▶ [Tasks and exercises]
1 – Answer these questions from the news text about the Precision Medicine Initiative, one line each:
(a) What was Verily called before?
(b) How many volunteers does the university aim to enroll by the end of the year?
(c) Who is the NIH director quoted in the text?
2 – Write the next part of the news text about the Precision Medicine Initiative, picking up right after its last sentence.

Segment Start: Supplied text

The National Institute of Health today said Google‘s (NSDQ:GOOG) Verily, formerly the company’s Life Sciences division, will advise Nashville, Tenn.’s Vanderbilt University to launch the 1st phase of the Precision Medicine Initiative Cohort, which was outlined by President Barack Obama last year.
The university is slated to test methods for engaging and enrolling volunteers through a web portal, aiming to enroll 79,000 volunteers by the end of the year. Participants will supply personal data to be used to improve health and treat diseases.
The initiative, launched last year by President Obama, is designed to track individual characteristics and data rather than “medicine based on one size fits all,” NIH director Dr. Francis Collins said.
The program will look at genetic factors as well as the role of environmental exposures and their impact on genetic predispositions.

Segment End: Supplied text
Segment Start: Dataset content

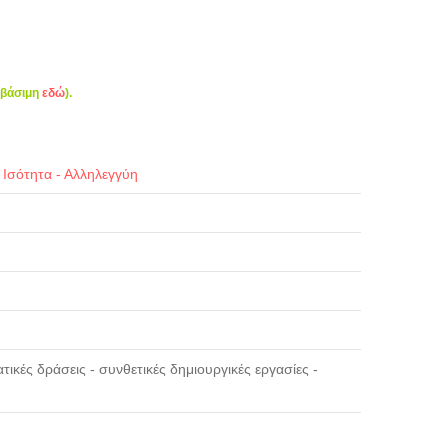
σβάσιμη
εδώ
).
|
Ισότητα - Αλληλεγγύη
τικές δράσεις - συνθετικές δημιουργικές εργασίες -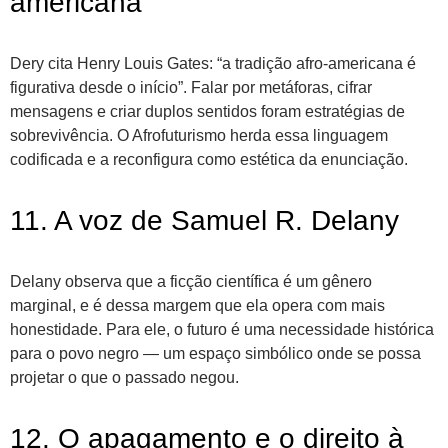
americana
Dery cita Henry Louis Gates: “a tradição afro-americana é
figurativa desde o início”. Falar por metáforas, cifrar
mensagens e criar duplos sentidos foram estratégias de
sobrevivência. O Afrofuturismo herda essa linguagem
codificada e a reconfigura como estética da enunciação.
11. A voz de Samuel R. Delany
Delany observa que a ficção científica é um gênero
marginal, e é dessa margem que ela opera com mais
honestidade. Para ele, o futuro é uma necessidade histórica
para o povo negro — um espaço simbólico onde se possa
projetar o que o passado negou.
12. O apagamento e o direito à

Segment End: Dataset content

▶ [Task-by-task outputs]
1 –
(a) Google's Life Sciences division
(b) 79,000
(c) Dr. Francis Collins

2 –
More than 40 commitments to the project have emerged, according to the agency, with a wide array of nonprofits, universities, electronic health record vendors, tech companies, patient advocates and others.
The program is slated to include 1 million or more U.S. volunteers, spanning a diverse spectrum of age, economic background and racial groups. The NIH is working with the Health Resources and Services Administration to partner with community health enters to bring under-served individuals, families and communities into the program.
The NIH said it is also working to standardize applications to allow individuals to contribute data and has established an institutional review board to monitor the project.